— Ты взойдешь на ложе со мной? – очень осторожно уточнил тёмный эльдар, испытывающе глядя на неё своими космическими, бездонными глазами. Он нервничал. Его поза выдавала напряжение, как и ушки, которые кажется, аж вытянулись, став ещё острее.
— Только после того, как ты примешь крещение в свете Золотого Трона. Ибо я дочь Императора и не возлягу с язычником.

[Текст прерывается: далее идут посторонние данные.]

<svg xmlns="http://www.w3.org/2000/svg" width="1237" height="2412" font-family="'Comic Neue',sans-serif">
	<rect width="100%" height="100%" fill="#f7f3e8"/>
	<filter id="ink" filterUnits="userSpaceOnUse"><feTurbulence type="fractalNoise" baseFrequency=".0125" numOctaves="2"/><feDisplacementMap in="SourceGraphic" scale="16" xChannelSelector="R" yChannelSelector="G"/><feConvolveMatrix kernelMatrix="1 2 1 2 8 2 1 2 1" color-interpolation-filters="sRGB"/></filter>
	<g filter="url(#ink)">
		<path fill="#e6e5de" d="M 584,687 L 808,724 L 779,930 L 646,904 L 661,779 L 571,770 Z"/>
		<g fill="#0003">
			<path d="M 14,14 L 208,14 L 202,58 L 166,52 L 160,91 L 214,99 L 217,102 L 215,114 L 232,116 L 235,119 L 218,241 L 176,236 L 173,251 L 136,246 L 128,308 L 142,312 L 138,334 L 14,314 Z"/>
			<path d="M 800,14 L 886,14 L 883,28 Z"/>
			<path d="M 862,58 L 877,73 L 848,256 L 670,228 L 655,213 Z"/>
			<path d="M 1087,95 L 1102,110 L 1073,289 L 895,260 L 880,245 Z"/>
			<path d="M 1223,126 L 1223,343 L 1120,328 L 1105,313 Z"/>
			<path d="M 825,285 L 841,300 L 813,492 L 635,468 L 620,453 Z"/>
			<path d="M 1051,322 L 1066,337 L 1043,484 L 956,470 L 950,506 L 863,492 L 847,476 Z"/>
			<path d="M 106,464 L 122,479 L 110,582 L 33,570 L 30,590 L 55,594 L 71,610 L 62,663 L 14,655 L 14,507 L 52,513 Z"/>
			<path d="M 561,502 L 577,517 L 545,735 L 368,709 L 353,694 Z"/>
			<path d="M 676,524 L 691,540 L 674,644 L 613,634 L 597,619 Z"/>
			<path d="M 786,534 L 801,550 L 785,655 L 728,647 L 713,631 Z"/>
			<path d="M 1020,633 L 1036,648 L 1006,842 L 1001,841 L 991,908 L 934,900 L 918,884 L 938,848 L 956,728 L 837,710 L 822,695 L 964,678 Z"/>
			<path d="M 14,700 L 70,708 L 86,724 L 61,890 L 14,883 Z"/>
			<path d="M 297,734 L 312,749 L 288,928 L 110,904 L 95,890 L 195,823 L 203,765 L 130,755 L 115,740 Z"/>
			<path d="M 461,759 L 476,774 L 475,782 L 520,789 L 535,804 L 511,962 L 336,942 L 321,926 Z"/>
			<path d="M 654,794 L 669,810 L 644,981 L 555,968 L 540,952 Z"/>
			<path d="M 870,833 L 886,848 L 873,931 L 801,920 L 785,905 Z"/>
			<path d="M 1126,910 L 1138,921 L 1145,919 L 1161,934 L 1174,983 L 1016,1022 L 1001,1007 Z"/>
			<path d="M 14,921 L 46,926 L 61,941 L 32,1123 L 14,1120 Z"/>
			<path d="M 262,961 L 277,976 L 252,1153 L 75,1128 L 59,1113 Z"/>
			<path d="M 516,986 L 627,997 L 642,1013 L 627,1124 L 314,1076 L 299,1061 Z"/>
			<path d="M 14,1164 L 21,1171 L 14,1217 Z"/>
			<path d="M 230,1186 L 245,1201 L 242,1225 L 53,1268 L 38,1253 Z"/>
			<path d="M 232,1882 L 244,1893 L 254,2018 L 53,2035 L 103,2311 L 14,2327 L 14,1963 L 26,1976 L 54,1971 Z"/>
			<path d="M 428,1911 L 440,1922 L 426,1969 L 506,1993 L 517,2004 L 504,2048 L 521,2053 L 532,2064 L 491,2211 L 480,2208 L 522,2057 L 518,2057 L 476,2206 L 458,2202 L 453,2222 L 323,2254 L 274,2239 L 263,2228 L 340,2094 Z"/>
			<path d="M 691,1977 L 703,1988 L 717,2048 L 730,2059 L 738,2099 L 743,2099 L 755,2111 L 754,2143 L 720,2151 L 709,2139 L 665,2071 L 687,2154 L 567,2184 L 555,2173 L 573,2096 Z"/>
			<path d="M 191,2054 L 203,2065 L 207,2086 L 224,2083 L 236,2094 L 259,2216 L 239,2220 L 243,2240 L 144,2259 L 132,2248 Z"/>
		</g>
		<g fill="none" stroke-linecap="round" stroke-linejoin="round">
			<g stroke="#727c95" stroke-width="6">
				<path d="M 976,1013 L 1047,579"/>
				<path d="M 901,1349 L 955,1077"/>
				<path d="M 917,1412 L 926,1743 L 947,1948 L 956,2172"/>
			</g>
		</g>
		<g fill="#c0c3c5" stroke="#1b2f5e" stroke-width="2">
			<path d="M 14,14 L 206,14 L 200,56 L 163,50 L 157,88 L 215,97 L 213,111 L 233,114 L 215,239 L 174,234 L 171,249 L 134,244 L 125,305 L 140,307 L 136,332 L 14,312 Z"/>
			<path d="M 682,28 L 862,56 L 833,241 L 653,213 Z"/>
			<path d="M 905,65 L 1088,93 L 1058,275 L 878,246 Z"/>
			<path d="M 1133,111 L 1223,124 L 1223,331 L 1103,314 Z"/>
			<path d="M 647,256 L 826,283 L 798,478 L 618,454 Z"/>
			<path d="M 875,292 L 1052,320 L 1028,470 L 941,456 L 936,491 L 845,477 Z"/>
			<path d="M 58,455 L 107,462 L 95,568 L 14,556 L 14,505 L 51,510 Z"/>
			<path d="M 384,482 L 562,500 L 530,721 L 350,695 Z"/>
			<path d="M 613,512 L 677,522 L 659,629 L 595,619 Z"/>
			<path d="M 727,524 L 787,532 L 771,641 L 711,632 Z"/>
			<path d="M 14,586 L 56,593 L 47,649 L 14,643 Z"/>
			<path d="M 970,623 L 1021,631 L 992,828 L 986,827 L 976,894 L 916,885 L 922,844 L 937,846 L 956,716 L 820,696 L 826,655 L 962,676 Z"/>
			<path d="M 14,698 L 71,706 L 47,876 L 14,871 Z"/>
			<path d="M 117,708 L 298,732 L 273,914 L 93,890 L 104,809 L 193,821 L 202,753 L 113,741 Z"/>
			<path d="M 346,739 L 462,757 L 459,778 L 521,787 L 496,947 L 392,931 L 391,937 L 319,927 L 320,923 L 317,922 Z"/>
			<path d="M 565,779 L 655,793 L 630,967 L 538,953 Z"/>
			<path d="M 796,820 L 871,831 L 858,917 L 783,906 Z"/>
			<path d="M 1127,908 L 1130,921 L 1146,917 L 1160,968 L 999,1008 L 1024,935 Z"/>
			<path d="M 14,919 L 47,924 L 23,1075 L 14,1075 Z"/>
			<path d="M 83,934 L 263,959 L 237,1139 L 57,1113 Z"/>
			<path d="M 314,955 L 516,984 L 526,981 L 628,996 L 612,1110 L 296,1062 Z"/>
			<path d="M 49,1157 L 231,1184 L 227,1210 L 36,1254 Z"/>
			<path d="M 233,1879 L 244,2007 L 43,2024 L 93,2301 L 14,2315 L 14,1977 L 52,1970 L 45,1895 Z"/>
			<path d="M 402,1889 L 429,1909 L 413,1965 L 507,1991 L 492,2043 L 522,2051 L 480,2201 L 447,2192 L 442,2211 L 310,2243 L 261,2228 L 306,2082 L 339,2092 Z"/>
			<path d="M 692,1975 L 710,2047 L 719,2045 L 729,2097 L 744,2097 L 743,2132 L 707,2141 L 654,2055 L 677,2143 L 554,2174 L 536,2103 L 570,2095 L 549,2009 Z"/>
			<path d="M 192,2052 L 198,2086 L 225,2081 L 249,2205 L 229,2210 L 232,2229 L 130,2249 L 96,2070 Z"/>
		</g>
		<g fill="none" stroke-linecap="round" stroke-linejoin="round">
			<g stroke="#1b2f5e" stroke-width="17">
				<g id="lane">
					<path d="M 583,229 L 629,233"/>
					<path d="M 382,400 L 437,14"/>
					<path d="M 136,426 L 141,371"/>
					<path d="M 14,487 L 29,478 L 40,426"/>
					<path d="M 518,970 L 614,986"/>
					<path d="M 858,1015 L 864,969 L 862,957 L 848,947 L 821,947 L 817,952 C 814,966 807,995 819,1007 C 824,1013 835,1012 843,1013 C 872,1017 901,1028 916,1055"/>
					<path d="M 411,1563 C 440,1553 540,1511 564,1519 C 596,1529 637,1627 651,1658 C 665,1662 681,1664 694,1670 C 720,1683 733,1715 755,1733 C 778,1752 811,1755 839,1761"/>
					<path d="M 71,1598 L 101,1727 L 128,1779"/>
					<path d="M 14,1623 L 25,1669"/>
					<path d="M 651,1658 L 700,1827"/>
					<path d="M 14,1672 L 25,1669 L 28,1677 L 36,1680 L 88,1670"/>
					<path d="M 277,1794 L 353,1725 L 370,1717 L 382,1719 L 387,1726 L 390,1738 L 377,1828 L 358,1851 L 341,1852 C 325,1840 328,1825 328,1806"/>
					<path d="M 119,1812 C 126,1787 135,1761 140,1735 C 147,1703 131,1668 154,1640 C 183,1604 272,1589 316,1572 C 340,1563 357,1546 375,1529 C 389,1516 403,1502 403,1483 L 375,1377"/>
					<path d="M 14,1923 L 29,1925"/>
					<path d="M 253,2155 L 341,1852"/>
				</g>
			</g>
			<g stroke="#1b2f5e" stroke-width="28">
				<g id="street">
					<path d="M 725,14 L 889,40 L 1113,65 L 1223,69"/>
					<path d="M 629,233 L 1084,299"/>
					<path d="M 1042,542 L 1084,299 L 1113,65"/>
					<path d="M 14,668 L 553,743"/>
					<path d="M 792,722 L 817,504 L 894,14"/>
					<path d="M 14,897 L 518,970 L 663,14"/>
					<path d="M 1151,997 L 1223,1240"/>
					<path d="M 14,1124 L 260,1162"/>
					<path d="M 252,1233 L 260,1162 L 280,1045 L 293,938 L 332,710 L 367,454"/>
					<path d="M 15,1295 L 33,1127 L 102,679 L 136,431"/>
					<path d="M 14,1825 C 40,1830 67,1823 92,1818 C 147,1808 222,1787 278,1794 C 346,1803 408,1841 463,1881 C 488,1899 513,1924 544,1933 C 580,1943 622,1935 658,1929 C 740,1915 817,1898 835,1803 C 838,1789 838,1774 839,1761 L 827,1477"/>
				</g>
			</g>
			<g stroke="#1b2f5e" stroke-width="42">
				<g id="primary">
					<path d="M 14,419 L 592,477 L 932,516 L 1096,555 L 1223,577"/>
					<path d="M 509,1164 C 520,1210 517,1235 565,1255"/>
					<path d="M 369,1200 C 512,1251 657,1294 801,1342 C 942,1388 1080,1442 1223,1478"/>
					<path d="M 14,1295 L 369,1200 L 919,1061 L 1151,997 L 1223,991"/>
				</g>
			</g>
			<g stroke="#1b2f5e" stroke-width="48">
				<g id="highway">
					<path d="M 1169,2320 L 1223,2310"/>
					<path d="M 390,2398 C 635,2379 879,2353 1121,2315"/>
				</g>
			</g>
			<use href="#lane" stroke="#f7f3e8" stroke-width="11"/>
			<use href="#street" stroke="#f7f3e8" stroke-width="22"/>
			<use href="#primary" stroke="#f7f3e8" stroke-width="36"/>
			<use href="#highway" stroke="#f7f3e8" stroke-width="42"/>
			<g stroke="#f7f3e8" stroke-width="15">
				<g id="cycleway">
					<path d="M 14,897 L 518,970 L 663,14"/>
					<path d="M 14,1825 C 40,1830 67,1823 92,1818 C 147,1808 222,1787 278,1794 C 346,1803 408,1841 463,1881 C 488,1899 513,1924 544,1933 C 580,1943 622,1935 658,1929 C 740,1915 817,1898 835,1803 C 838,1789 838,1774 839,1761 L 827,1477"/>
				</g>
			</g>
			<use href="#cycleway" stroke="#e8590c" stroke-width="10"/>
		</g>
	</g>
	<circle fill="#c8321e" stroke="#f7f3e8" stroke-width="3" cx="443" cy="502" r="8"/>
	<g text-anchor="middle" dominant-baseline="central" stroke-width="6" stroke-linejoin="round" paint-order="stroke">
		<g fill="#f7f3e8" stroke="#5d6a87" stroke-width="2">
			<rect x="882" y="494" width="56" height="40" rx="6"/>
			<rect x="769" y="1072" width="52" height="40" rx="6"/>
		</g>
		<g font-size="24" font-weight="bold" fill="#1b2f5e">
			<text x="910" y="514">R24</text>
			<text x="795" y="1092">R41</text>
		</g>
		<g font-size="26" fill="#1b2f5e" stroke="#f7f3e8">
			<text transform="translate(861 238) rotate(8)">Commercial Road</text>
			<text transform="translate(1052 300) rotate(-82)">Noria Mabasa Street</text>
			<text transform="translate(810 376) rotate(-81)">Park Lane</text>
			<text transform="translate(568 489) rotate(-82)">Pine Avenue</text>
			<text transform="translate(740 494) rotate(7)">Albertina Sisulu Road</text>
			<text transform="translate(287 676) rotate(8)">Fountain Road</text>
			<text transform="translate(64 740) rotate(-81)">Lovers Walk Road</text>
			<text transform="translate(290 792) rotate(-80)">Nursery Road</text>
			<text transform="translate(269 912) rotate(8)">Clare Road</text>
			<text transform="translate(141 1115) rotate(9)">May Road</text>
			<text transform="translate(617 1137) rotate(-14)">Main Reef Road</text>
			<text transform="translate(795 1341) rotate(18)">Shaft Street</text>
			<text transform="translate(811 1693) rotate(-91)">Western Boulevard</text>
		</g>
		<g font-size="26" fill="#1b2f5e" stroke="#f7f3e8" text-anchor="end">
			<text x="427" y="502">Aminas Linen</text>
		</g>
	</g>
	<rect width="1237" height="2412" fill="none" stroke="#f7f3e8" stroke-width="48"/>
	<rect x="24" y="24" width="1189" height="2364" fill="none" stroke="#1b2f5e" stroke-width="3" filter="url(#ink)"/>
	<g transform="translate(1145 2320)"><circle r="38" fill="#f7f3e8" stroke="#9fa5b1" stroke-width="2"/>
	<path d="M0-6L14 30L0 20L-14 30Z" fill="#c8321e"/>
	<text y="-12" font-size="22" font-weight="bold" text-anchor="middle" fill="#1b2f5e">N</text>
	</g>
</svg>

— Я согласен! Что делать? – как и ожидалось от столь ненадёжного и предательского существа, Ал’акс согласился почти мгновенно. Даже не подумал секунду ради приличия. Это свидетельствовало лишь о том, что он и не собирался выполнять взятые на себя клятвы. Что, впрочем, не имело никакого значения. Ведь Ариана имела массу возможностей заставить его сделать это потом.
— Твой религиозный пыл достоин похвалы, – говоря это, сороритас и бровью не повела, без труда солгав наглому обманщику.
Чтобы воспроизвести ритуал со всей скурпулёзностью и точностью, которой требовал столь необычный случай, они даже рискнули добраться до здания городской Часовни, рискуя при этом быть обнаруженными. Тираниды всё ещё бродили по улицам разрушенного города, а уродливые, крылатые гаргульи носились в воздухе, высматривая добычу. Однако парочке повезло добраться до храма незамеченными. Возможно, обращение тёмного эльдара в веру действительно было угодно Императору. Ну или, что вероятнее, Тёмные Боги Хаоса решили пошутить и позволить двум смертным исполнить задуманное, прежде чем пожрать их души.
Так или иначе, тёмный эльдар и сороритас вошли под своды Часовни, не встретив сопротивления. Внутри царил разгром – длинные деревянные лавки, на которых прихожане сидел и во время службы, были раскиданы и перевёрнуты. На стенах и иконах виднелись брызги крови, а часть витражей оказалась разбита, из-за чего по полу рассыпались осколки разноцветного стекла, посвёркивавшее в тусклом свете пасмурного дня. Это некогда святое место было осквернено, но всё ещё хранило дух святости, воплощённой в образе Императора, золотая статуя которого осталась единственным незапятнанным местом во всём соборе, и сверкала под лучами света, отвесно падавшего на неё сквозь специальное окно. Царившая внутри атмосфера, идеально подходило для крещения, не предназначенного для этого существа, проводимого теперь уже наверняка проклятой отступницей-ксенофилкой.
Чтобы всё было идеально, Ариана потратила некоторое время, чтобы расставить всё по местам и зажечь свечи, создавшие совершенно особенную атмосферу. В запасах нашёлся и церковный ладан, воскурив который она смогла избавиться запаха крови и пороха, висевшего в храме тяжёлым облаком. Всё было готово, и проинструктированный ею Ал’акс опустился на колени, прочитав необходимую литанию. И надо сказать он сделал этот с первого раза – без запинок и даже не покривив лицом. Видимо действительно так хотел переспать с ней. Но Ариана была непреклонна и отслужила всю службу целиком, ни разу не погрешив против церемониала.
Однако стоило ей закончить, как тёмный эльдар сразу же подхватил её на руки и бесцеремонно поволок куда-то в тёмный угол.
— Стой! Я не позволю сделать это в храме Его! – успела крикнуть Ариана, прежде чем её губы оказались запечатаны его губами. И это была никакая не игра слов. Он прижался к её рту с такой силой, что девушка в первый момент даже опешила, рванувшись в обратную сторону. А затем непривычные ощущения накрыли её с головой. Вся кровь вдруг разом прихлынула к голове, от чего чувство равновесия изменило сестре битвы. Инстинктивно она вцепилась в несущего её Ал’акса, грохоча перчатками по его шипастой броне. При этом она больше и не думала отстраняться. Напротив – сама потянулась к нему, неуклюже шевеля онемевшим ртом.
Кровь шумела в ушах, а мир вокруг казался далёким и нечётким, как будто Ариана смотрела на него сквозь затемнённое стекло. Нет, будучи опытной воительницей она, конечно, осознавала, что её перемещают куда-то.Что тёмный несёт её на руках, небрежно открывая двери пинком ноги, но всё это оставалось там – за кадром. Единственное, что её волновало сейчас, это поцелуй, в который она так неожиданно оказалась вовлечена. Сознание на секунду вернулось к ней, когда Ал’акс поставил её на ноги и принялся раздевать, но повлиять на это, конечно же, не сумела. Ведь поцелуй углубился и к губам подключился ещё и язык, проникший в её рот подобно змее, издревле служившей символом греха. И воистину грех этот был сладок. Он пьянил, словно вино на Причастии.